Mr. Speaker, I rise under Standing Order 48 to bring to the attention of the House a situation that is impeding my work as a member of parliament and the work of other members of parliament as well.
On the evening of June 4, as you will recall, Mr. Speaker, we were convened as a committee of the whole to examine the estimates and priorities and planning for the Department of Public Works and Government Services.
With all due respect to the minister who never hesitated that evening to remind us that he was only nine days into his new portfolio, he nevertheless made a number of promises to provide members with information relating to questions on the estimates that had been raised that evening and that have been raised in question period since. I would like to reiterate the questions which have gone unanswered over the past week.
The Communications Canada organization states that it is headed by an executive director reporting to a cabinet committee. On June 4 I asked who chairs the committee, is the minister on the committee and who else in cabinet sits on that particular committee. In response the minister admitted that he chaired the cabinet communications committee but he also said he could provide to the committee of the whole later on that same evening the membership of the committee.
After a week we have received nothing. I do not think the minister made those promises lightly. After all, he is open and accountable.
In order for us to understand the process that was involved in signing and tendering contracts, we have to know all the players who oversaw the process. Therefore we need to know who are the members of that committee.
We assume that Mr. Gagliano chaired the cabinet committee in 2002 and prior when many suspect contracts were approved, but is he exclusively to blame or were there other cabinet ministers on that committee as well and who are they?
Again on the evening of June 4 I asked the minister to break down the dollar value of contracts that had passed through the process before he arrived to conduct the review. Two hundred of them had snuck through. They are in the pipeline and are supposedly beyond the reach of further scrutiny.

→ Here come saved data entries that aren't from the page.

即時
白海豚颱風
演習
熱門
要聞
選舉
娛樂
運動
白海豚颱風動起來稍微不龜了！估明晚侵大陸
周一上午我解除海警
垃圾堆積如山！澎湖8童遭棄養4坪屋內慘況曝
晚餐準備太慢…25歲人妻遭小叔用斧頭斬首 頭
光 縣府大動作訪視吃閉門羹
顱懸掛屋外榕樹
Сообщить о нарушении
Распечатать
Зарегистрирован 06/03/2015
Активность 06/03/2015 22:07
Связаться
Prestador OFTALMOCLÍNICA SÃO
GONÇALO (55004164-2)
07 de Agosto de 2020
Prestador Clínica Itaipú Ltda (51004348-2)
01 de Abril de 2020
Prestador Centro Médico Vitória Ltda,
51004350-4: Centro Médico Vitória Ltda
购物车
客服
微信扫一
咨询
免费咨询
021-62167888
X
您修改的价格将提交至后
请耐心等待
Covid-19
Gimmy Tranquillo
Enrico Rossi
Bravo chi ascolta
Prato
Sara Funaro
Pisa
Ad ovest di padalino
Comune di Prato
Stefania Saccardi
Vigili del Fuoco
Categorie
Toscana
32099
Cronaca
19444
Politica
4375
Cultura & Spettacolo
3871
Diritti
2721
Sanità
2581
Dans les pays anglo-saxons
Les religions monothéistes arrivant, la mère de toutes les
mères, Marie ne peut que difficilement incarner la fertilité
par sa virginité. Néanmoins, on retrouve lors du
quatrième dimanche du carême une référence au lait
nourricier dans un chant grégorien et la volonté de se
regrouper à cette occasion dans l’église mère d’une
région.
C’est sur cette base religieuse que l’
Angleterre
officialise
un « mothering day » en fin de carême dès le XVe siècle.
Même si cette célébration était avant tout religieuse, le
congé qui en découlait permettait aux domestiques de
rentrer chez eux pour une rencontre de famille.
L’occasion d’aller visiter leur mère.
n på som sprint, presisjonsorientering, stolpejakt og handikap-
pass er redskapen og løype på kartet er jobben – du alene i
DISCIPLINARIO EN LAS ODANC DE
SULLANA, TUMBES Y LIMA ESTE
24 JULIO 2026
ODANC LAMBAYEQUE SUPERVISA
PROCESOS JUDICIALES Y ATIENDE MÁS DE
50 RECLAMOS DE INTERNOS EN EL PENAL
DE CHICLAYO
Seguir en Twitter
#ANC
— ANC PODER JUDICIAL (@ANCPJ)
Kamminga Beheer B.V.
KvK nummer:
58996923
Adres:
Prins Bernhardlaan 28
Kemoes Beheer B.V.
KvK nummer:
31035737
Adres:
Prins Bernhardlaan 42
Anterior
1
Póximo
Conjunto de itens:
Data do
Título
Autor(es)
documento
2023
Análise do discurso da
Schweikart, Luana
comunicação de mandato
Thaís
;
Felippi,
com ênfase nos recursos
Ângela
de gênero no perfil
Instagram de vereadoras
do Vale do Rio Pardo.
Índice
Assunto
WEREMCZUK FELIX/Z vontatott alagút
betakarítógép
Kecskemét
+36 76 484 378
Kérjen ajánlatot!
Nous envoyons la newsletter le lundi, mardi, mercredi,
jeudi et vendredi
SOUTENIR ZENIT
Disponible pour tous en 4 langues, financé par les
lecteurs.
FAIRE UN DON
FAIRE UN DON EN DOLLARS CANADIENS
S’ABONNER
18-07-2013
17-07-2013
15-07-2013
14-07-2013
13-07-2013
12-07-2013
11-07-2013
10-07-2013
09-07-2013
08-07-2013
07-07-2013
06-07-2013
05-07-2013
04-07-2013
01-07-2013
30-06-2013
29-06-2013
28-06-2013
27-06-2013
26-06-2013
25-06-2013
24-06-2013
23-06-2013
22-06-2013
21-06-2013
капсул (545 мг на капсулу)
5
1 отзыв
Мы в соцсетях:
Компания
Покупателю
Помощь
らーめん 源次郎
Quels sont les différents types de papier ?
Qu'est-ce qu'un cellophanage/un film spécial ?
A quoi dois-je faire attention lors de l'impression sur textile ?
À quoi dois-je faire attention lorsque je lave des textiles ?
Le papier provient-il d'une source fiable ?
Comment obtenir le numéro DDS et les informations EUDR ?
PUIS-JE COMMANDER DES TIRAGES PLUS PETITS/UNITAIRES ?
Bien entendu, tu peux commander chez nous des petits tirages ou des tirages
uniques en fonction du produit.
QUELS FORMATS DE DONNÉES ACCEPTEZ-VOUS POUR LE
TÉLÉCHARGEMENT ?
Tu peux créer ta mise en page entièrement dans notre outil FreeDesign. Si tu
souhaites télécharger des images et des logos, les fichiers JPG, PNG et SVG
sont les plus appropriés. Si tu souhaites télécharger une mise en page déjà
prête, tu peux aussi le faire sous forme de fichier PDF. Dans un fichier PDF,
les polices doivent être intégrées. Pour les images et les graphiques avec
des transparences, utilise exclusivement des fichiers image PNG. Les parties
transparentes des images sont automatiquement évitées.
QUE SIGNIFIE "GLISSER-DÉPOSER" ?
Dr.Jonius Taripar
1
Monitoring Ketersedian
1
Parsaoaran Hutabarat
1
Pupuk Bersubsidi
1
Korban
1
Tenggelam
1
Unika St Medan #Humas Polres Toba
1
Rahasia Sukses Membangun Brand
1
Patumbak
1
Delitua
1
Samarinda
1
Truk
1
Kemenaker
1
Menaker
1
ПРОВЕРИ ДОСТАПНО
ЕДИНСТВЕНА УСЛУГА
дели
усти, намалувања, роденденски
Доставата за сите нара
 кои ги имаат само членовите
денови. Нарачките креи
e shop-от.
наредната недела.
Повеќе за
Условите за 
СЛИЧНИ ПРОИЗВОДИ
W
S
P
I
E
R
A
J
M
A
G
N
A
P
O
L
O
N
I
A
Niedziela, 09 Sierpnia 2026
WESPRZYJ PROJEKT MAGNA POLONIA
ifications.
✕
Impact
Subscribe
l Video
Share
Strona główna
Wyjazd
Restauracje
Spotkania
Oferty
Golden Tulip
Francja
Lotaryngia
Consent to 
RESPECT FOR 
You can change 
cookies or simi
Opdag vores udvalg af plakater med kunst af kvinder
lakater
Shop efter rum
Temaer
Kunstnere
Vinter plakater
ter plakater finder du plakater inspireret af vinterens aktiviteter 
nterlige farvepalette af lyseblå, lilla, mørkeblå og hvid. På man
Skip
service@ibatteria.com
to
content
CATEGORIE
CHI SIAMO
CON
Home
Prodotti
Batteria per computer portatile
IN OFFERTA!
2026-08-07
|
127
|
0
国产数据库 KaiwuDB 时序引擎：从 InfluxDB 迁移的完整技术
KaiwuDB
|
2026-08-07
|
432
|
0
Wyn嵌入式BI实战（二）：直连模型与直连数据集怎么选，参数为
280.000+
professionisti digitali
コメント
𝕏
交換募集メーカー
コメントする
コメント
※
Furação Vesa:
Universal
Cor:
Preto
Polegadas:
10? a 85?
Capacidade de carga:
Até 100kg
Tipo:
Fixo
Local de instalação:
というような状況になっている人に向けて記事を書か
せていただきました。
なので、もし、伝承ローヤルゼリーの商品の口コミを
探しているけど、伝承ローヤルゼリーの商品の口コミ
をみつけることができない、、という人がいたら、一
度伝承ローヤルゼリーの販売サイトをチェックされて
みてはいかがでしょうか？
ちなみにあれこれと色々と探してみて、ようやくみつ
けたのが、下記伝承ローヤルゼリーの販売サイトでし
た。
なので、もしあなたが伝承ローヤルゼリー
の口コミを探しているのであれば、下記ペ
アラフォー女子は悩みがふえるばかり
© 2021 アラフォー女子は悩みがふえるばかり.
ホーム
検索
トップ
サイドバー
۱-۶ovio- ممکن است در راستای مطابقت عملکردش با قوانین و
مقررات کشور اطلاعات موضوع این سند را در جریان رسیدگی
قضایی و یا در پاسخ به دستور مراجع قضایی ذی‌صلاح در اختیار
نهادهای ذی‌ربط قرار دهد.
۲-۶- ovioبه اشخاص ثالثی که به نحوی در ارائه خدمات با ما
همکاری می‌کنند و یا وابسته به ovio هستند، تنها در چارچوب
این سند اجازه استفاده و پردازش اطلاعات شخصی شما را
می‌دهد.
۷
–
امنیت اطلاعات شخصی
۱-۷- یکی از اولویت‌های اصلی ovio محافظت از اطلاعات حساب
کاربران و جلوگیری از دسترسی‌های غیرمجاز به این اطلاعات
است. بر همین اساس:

I asked him of the $18 million value he said those 200 contracts were worth that had gone through, how much had gone to Groupaction, Groupe Everest, Lafleur and other companies that were on their preferential list. The minister said:
Perhaps it would be acceptable to the hon. member if I filed it with the committee in writing rather than taking the time to read through all the statistics.
He later added:
Later on this evening, I will advise exactly when, Mr. Chairman, in just a few moments.
Those are his words. We have not seen this to this day. We have yet to receive that information.
The member for St. Albert asked if we could get a regional breakdown on a province by province basis of the $200 million spent on government advertising on those contracts. The minister told us that he would “provide the best breakdown I can as soon as possible”.
That evening the minister said he was interested in creating a more equitable distribution of this questionable program across the country but apparently he does not know what the distribution is now. He has had a week to look into it. He knows these questions were on the list that night.
The member for Edmonton Centre-East asked for details concerning the acquisition of Challenger aircraft. He asked when did the preliminary project review go to cabinet to be reviewed before it was taken out to industry for quotations let alone before it was being ordered. The minister said “I will see if I can find him further information”. Another week has gone by, the order is in process, but we have heard nothing.
Many other questions remain from all opposition parties. I would be glad to provide the minister with a list but I am sure his own minions are capable of going through the manuscript.
In Erskine May, 22nd edition, at page 63, under “Ministerial Accountability to Parliament”, the reference includes the following:
--ministers have a duty to Parliament to account, and be held to account, for the policies, decisions and actions of their departments...; ministers should be as open as possible with Parliament--
Under committee of the whole, Mr. Speaker, that is parliament:
--refusing to provide information only when disclosure would not be in the public interest,--
None of those issues would be outside of that public interest.
Accounting for the expenditure of taxpayers' money is of course the public interest. That is what we are trying to do here and what we were trying to do in committee of the whole for five hours.
Preventing embarrassment to the governing party as many recent disclosures are doing by withholding information--that is not being transparent-- or delaying disclosure--that is not being accountable--or hoping the opposition will go away does not serve the public interest.
Mr. Speaker, if you find this to be a prima facie question of privilege, I am prepared to move the appropriate motion.